Persians’ early religious influences encouraged vegetarianism, but so did economic hardship. Few villagers and even fewer nomads could afford meat or fancy foods of any kind, so simplicity ruled. The herbs and spices that first brought traders along the Silk Road centuries before Marco Polo set out from his native Venice made the humblest fare flavorful. Vegetables were fried in olive oil or ghee (clarified butter), or were stewed, baked, stuffed, pickled or eaten raw.

Most vegetables common in Iranian cooking are readily available in American supermarkets today, and Persian meals, arrayed on serve-yourself buffets, are masterpieces of simplicity—and contain a wide range of grain, vegetable and fruit dishes.

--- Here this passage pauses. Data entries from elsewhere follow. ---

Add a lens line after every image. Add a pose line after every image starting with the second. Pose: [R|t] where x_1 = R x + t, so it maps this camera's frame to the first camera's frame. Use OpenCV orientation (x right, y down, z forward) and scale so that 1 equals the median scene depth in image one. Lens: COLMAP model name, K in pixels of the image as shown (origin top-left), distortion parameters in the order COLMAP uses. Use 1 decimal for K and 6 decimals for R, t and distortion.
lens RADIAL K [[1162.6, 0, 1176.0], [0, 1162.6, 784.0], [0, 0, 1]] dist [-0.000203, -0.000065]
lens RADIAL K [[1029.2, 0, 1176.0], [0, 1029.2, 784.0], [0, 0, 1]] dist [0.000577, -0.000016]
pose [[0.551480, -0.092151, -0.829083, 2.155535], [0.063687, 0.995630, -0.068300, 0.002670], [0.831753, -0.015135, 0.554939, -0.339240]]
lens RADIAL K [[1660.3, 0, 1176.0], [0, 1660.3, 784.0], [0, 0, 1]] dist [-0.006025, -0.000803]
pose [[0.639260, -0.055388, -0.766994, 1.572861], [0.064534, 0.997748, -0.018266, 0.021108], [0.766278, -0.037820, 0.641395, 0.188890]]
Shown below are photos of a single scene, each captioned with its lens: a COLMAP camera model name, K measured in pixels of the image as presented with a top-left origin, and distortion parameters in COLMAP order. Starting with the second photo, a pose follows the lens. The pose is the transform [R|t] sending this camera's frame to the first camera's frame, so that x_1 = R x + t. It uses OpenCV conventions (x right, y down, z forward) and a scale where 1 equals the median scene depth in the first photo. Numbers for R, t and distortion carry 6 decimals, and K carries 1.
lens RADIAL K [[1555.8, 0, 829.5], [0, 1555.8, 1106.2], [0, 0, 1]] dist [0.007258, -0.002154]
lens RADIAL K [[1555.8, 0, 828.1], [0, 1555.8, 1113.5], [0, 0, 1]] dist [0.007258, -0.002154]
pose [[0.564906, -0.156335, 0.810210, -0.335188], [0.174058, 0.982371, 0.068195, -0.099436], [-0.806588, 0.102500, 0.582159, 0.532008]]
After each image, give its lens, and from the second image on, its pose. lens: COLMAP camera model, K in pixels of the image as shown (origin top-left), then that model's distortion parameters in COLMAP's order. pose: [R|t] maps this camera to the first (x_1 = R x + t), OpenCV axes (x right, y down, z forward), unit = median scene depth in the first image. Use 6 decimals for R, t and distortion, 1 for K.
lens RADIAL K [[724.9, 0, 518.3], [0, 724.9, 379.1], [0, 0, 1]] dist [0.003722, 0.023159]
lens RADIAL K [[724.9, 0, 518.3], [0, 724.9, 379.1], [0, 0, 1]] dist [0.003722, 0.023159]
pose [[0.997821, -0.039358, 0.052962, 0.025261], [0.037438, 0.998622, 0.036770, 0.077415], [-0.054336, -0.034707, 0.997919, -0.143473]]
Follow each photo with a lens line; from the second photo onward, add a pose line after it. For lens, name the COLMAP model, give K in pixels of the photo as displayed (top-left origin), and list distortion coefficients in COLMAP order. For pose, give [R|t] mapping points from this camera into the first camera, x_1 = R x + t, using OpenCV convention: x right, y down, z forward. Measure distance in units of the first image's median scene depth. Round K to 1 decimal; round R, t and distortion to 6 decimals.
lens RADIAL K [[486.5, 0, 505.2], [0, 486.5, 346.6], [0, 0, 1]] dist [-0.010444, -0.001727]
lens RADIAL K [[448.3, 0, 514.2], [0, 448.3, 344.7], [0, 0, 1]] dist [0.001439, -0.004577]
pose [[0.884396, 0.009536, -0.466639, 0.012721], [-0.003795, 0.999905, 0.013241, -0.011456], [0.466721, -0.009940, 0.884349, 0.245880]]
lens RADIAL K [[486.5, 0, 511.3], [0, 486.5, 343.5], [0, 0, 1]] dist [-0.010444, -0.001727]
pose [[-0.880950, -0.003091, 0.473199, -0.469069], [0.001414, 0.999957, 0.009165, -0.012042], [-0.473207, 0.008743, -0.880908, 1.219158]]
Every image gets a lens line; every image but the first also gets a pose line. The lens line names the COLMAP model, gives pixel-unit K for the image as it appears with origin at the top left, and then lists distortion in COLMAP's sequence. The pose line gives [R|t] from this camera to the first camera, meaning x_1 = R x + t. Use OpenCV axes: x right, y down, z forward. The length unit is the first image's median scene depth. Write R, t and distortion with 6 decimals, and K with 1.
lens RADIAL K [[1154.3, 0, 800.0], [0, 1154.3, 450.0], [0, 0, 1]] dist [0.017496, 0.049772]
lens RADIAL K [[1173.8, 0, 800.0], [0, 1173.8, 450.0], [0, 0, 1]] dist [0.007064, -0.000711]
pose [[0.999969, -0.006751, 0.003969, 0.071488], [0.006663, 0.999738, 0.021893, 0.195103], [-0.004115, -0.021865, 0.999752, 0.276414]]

Directly on the table or on a sofreh—a cotton cover embroidered with prayers and poems usually spread over a Persian carpet on the floor—there will always be bread, cheese, raw vegetables, nuts, fresh herbs, bowls of yogurt and raw or sautéed vegetable mixtures called borani. There are blends of vinegar or lime juice and vegetables (torshi-e hazeri), egg and vegetable frittatas (kuku), soups (ash), and rice topped with vegetable and fruit braises (khoresh). Desserts include pastries and puddings (shirini), seasonal fruits such as melon, even bowls of cooked beans, nuts, raisins, pickles and honey, all served with a sweet drink called sharbat.

A simple, everyday dish is bread and cheese—called nan-o panir-o sabzi khordan—which consists of a slice of warm flatbread and a thin slice of crispy Persian cucumber. This is sprinkled with coarse salt, topped with a slice of goat cheese and a piece of toasted walnut and garnished with a handful of aromatic fresh herbs. Combined with fruit, the bread and cheese serves as a whole meal for many Iranians. For the more affluent, it is an accompaniment to a more elaborate, multi-course meal and serves as a treat when unexpected guests or family members drop in. One rule, however: People serve themselves and eat the food in no particular order of courses.

Instead of saying “Bon appétit,” say “nush-e jan,” or “food of life.” Happy cooking, Persian style.